The problem: The third class contains some attributes/methods identical to (only) the first class and some identical to (only) the second class. Polymorphism should also be used.
To be more specific: I want to model stations where people can borrow things: There are BikeStations
, CanoeStations
and BikeAndCanoeStations
, with one or more common behavior method(s) (for polymorphism).
As - at the first look - this seems to be a classical inheritance problem, one could model the classes as follows:
// Superclass (Station)
public abstract class Station {
// common attributes
// common methods
public abstract void doSomething();
}
// Subclass 1 (BikeStation)
public class BikeStation extends Station {
private int someBikeSpecificAttribute;
// more bike station specific attributes
public void doSomething() {
// bike station specific stuff
}
// more bike station specific methods
}
// Subclass 2 (CanoeStation)
public class CanoeStation extends Station {
private int someCanoeSpecificAttribute;
// more canoe station specific attributes
public void doSomething() {
// canoe station specific stuff
}
// more canoe station specific methods
}
// Subclass 3 (BikeAndCanoeStation)
public class BikeAndCanoeStation extends Station {
private int someBikeSpecificAttribute; // same as in BikeStation
private int someCanoeSpecificAttribute; // same as in CanoeStation
// more mixed station specific attributes
public void doSomething() {
// bike station specific stuff (same as in BikeStation)
// canoe station specific stuff (same as in CanoeStation)
}
// more mixed station specific methods
}
However, it doesn't feel right to just copy the attributes and methods/statements from the first two classes to the third. This just does not feel like good OOP. It produces redundant code and I cannot easily add other classes (stations) later.
So I thought about using Interfaces or even the Strategy Pattern, but this only solves the behavioral problem (i.e. the methods), if at all.
How would you model such a situation with good OOP (preferably in Java)?
(edited question to include/clarify the use of polymorphism.)
Looks like you are looking for composition. Difference between Inheritance and Composition is good read.
Basically BikeAndCanoeStation
will depend on BikeStation
and CanoeStation
and delegate the specific operation to them.
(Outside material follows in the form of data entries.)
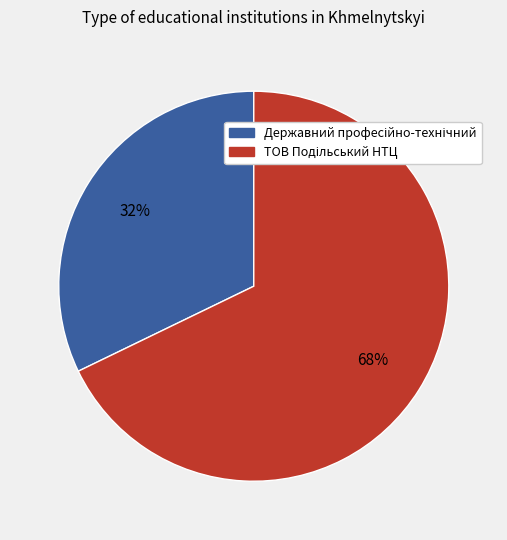

Is there any slice that represents more than half of the pie?

Yes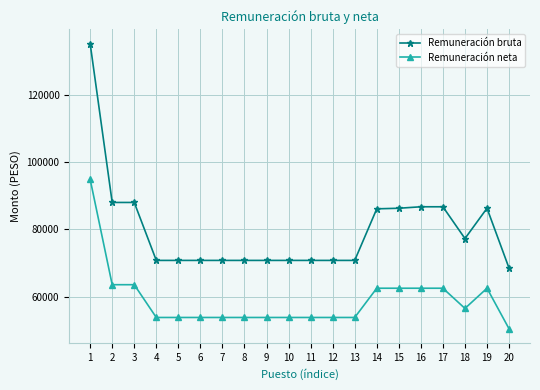

True or false: Remuneración bruta and Remuneración neta cross at least once.

False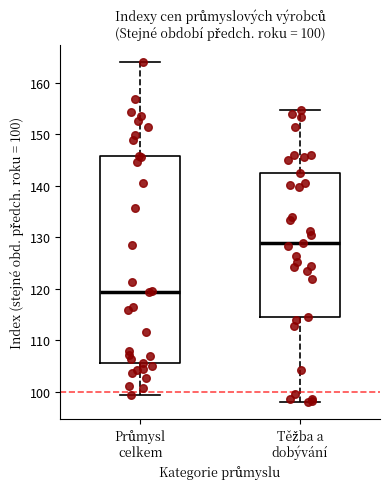

Which box is the tallest, from its lower edge to its upper edge?

Průmysl celkem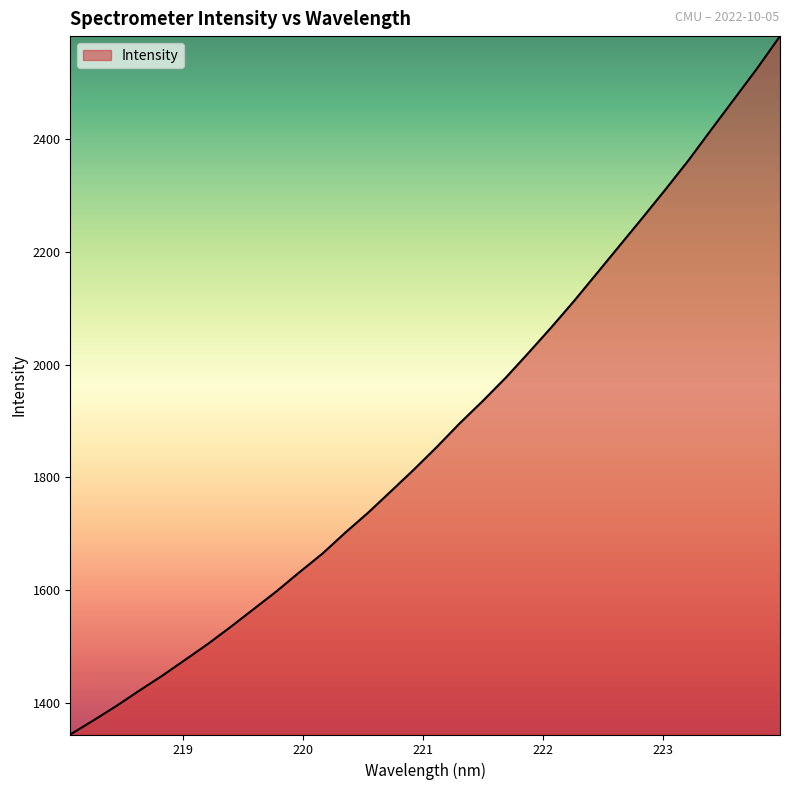

What is the minimum value shown in the chart?

1344.5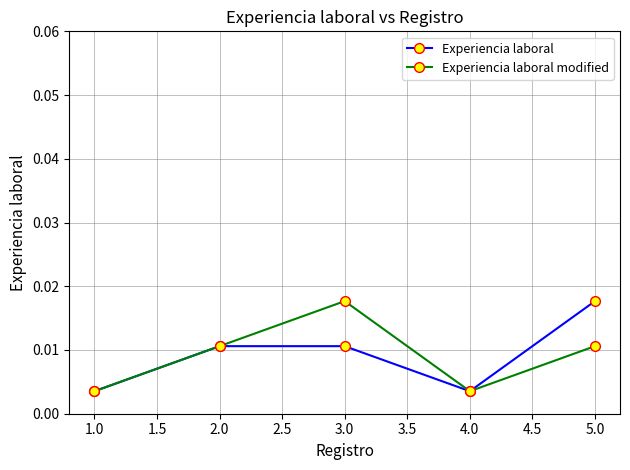

What are all the series names shown in the legend?

Experiencia laboral, Experiencia laboral modified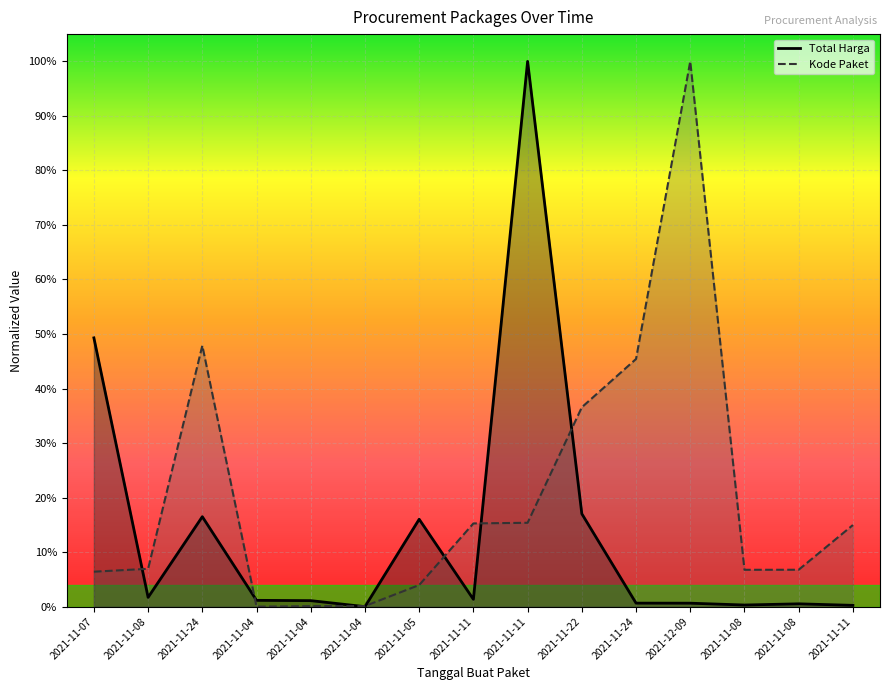

What is the maximum value for Kode Paket?

1.0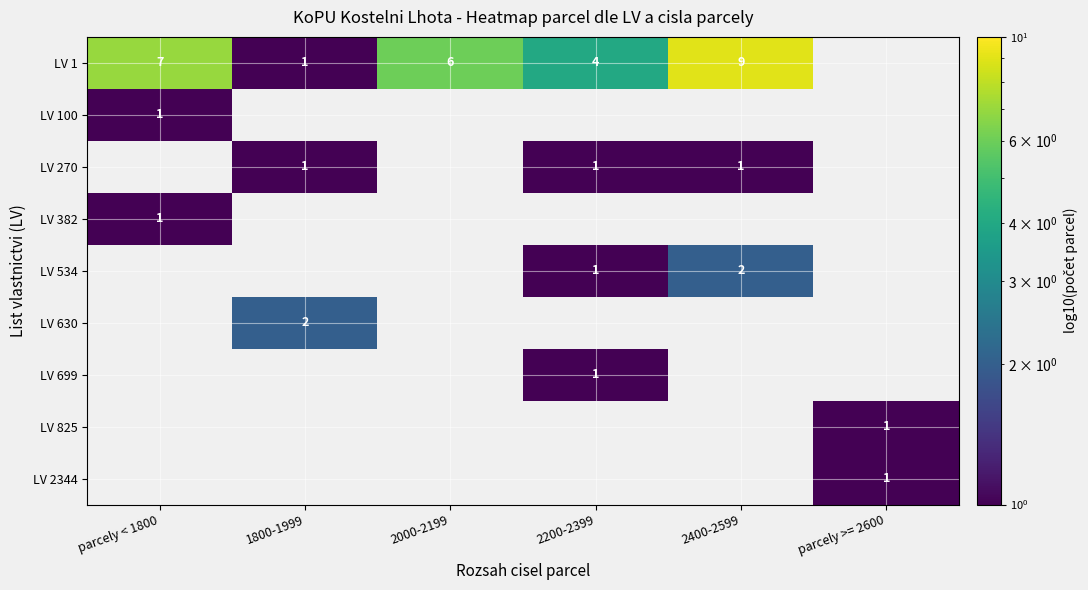

What is the sum of the LV 1 values at 2200-2399 and 1800-1999?

5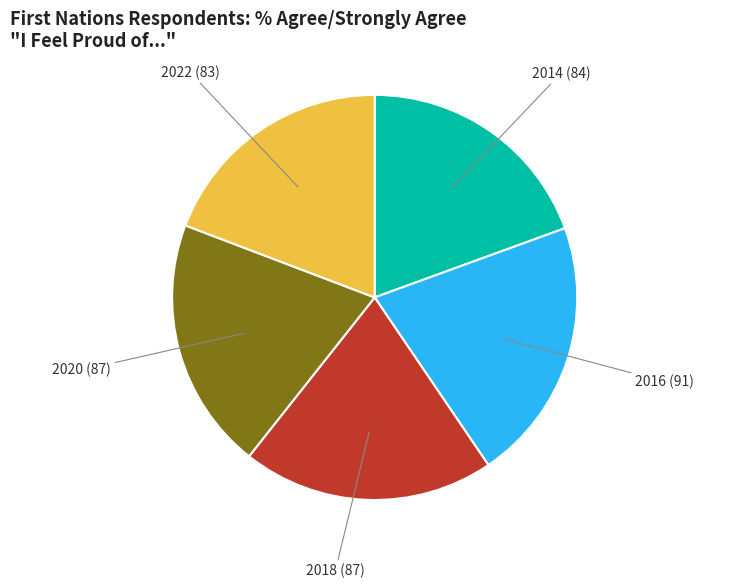

Is there any slice that represents more than half of the pie?

No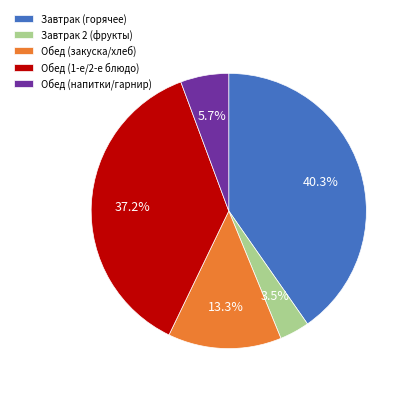

Is Завтрак 2 (фрукты) the majority of the pie?

No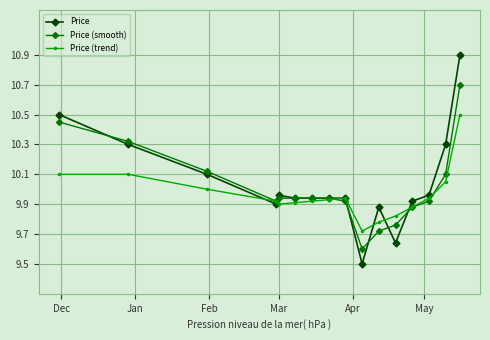

What is the value of the Price (trend) point at the 16th from the left?

10.5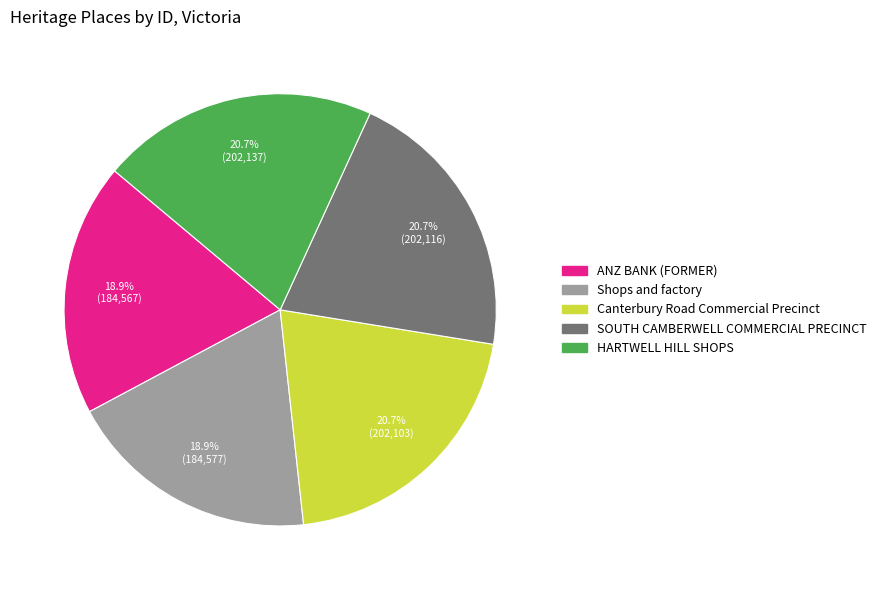

To the nearest percent, what percentage of the pie is Canterbury Road Commercial Precinct?

21%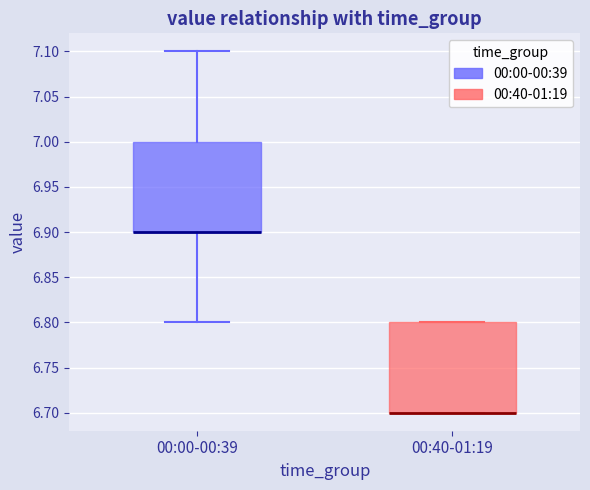

Where does the lower whisker of the box for 00:00-00:39 end on the y-axis? The values are not printed on the chart, so give them approximately, as read against the axis.

6.8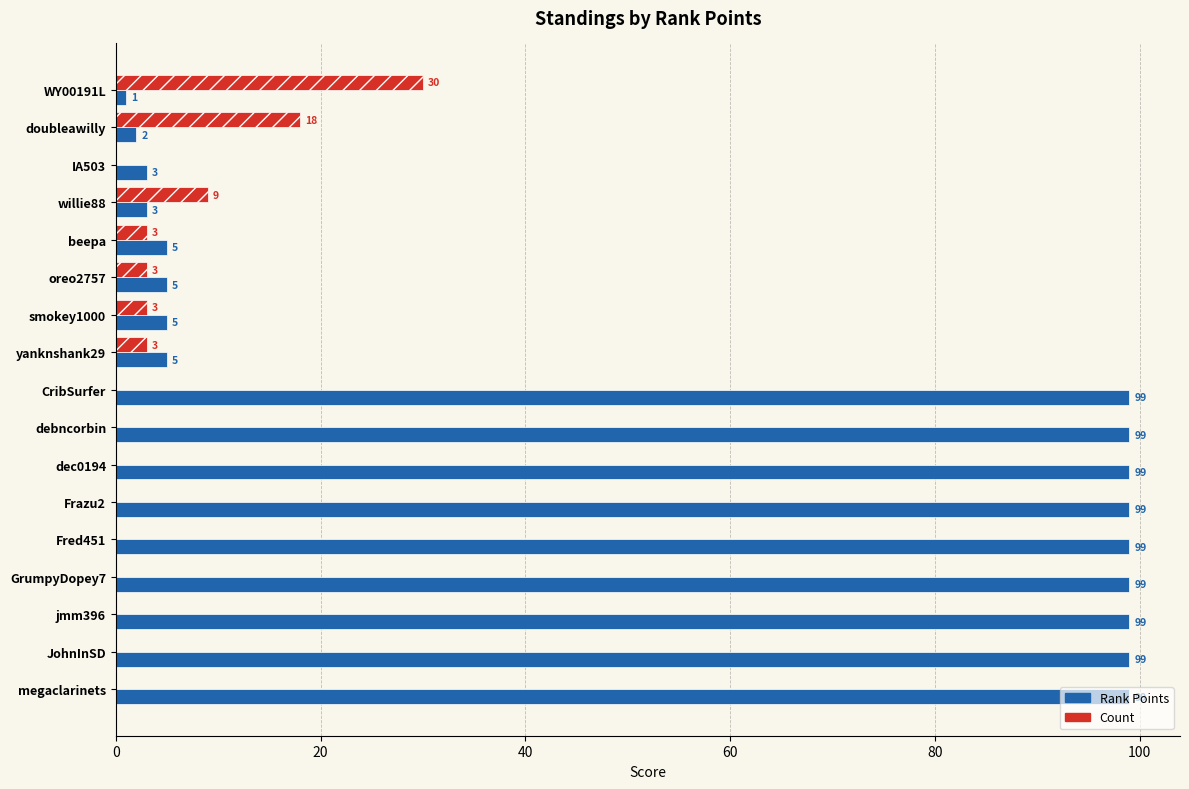

The Count series shows 0 at debncorbin. True or false?

True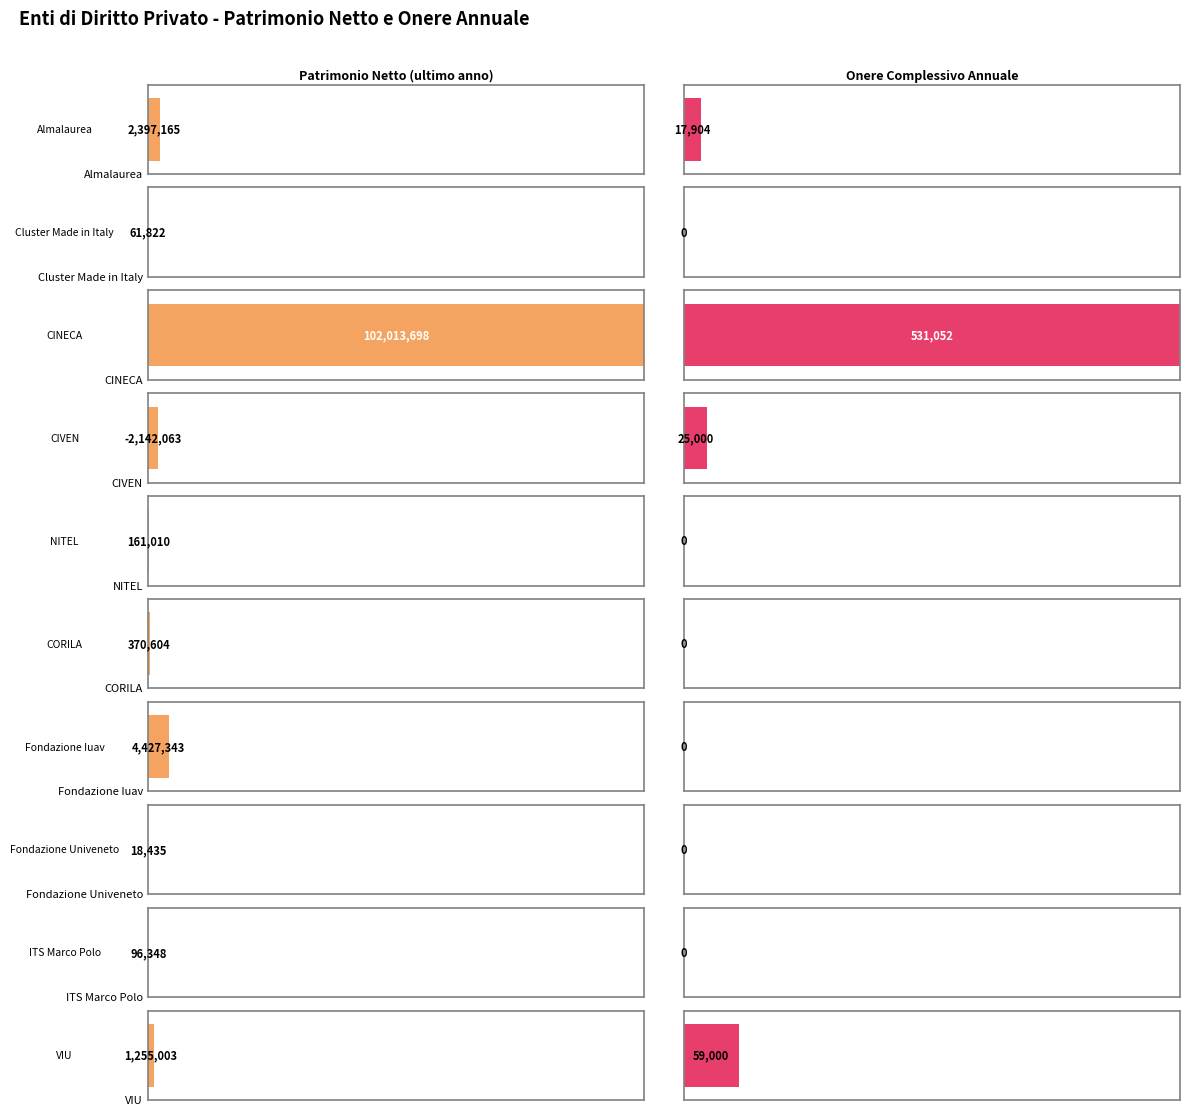

How many bars are there in each group?

2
public class BikeAndCanoeStation extends Station {
private BikeStation bikeStation;
private CanoeStation canoeStation;
// more mixed station specific attributes
public void doSomethingBikeSpecific() {
this.bikeStation.doSomethingBikeSpecific();
}
public void doSomethingCanoeSpecific() {
this.canoeStation.doSomethingCanoeSpecific();
}
// more mixed station specific methods
}
I would still extract the methods in interfaces to be more clear what each implementor is supposed to do.